──────── DATA FOR ANALYSIS ────────

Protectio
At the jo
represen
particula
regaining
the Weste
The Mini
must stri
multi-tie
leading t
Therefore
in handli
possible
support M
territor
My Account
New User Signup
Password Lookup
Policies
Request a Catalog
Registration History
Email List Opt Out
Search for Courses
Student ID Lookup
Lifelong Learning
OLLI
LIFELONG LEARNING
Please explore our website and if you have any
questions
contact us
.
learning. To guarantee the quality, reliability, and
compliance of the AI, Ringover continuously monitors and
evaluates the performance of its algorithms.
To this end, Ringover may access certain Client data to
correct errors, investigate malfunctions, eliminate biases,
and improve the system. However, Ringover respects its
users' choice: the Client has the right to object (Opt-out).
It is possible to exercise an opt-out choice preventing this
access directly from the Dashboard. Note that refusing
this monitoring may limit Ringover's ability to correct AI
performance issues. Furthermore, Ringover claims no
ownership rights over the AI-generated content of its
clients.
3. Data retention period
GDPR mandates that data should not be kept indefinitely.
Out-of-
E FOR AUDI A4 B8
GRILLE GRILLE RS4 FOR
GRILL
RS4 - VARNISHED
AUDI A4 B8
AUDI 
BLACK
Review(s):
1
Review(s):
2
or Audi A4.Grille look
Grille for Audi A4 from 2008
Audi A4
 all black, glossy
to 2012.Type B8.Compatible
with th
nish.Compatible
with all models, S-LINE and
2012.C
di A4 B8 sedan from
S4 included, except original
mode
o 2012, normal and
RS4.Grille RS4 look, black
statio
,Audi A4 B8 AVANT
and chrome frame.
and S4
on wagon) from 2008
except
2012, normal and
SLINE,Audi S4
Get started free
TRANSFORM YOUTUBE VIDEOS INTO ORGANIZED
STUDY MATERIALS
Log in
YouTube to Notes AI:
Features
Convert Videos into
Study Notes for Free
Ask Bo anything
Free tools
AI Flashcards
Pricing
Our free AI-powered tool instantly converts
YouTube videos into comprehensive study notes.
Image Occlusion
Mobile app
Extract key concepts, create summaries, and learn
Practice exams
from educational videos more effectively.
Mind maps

────────

▸ **PROBLEM REQUIREMENTS**:
Extract the text of every row above, reproducing each line verbatim and in its original order.

▸ **EXERCISE ANSWER**:
Protectio
At the jo
represen
particula
regaining
the Weste
The Mini
must stri
multi-tie
leading t
Therefore
in handli
possible
support M
territor
My Account
New User Signup
Password Lookup
Policies
Request a Catalog
Registration History
Email List Opt Out
Search for Courses
Student ID Lookup
Lifelong Learning
OLLI
LIFELONG LEARNING
Please explore our website and if you have any
questions
contact us
.
learning. To guarantee the quality, reliability, and
compliance of the AI, Ringover continuously monitors and
evaluates the performance of its algorithms.
To this end, Ringover may access certain Client data to
correct errors, investigate malfunctions, eliminate biases,
and improve the system. However, Ringover respects its
users' choice: the Client has the right to object (Opt-out).
It is possible to exercise an opt-out choice preventing this
access directly from the Dashboard. Note that refusing
this monitoring may limit Ringover's ability to correct AI
performance issues. Furthermore, Ringover claims no
ownership rights over the AI-generated content of its
clients.
3. Data retention period
GDPR mandates that data should not be kept indefinitely.
Out-of-
E FOR AUDI A4 B8
GRILLE GRILLE RS4 FOR
GRILL
RS4 - VARNISHED
AUDI A4 B8
AUDI 
BLACK
Review(s):
1
Review(s):
2
or Audi A4.Grille look
Grille for Audi A4 from 2008
Audi A4
 all black, glossy
to 2012.Type B8.Compatible
with th
nish.Compatible
with all models, S-LINE and
2012.C
di A4 B8 sedan from
S4 included, except original
mode
o 2012, normal and
RS4.Grille RS4 look, black
statio
,Audi A4 B8 AVANT
and chrome frame.
and S4
on wagon) from 2008
except
2012, normal and
SLINE,Audi S4
Get started free
TRANSFORM YOUTUBE VIDEOS INTO ORGANIZED
STUDY MATERIALS
Log in
YouTube to Notes AI:
Features
Convert Videos into
Study Notes for Free
Ask Bo anything
Free tools
AI Flashcards
Pricing
Our free AI-powered tool instantly converts
YouTube videos into comprehensive study notes.
Image Occlusion
Mobile app
Extract key concepts, create summaries, and learn
Practice exams
from educational videos more effectively.
Mind maps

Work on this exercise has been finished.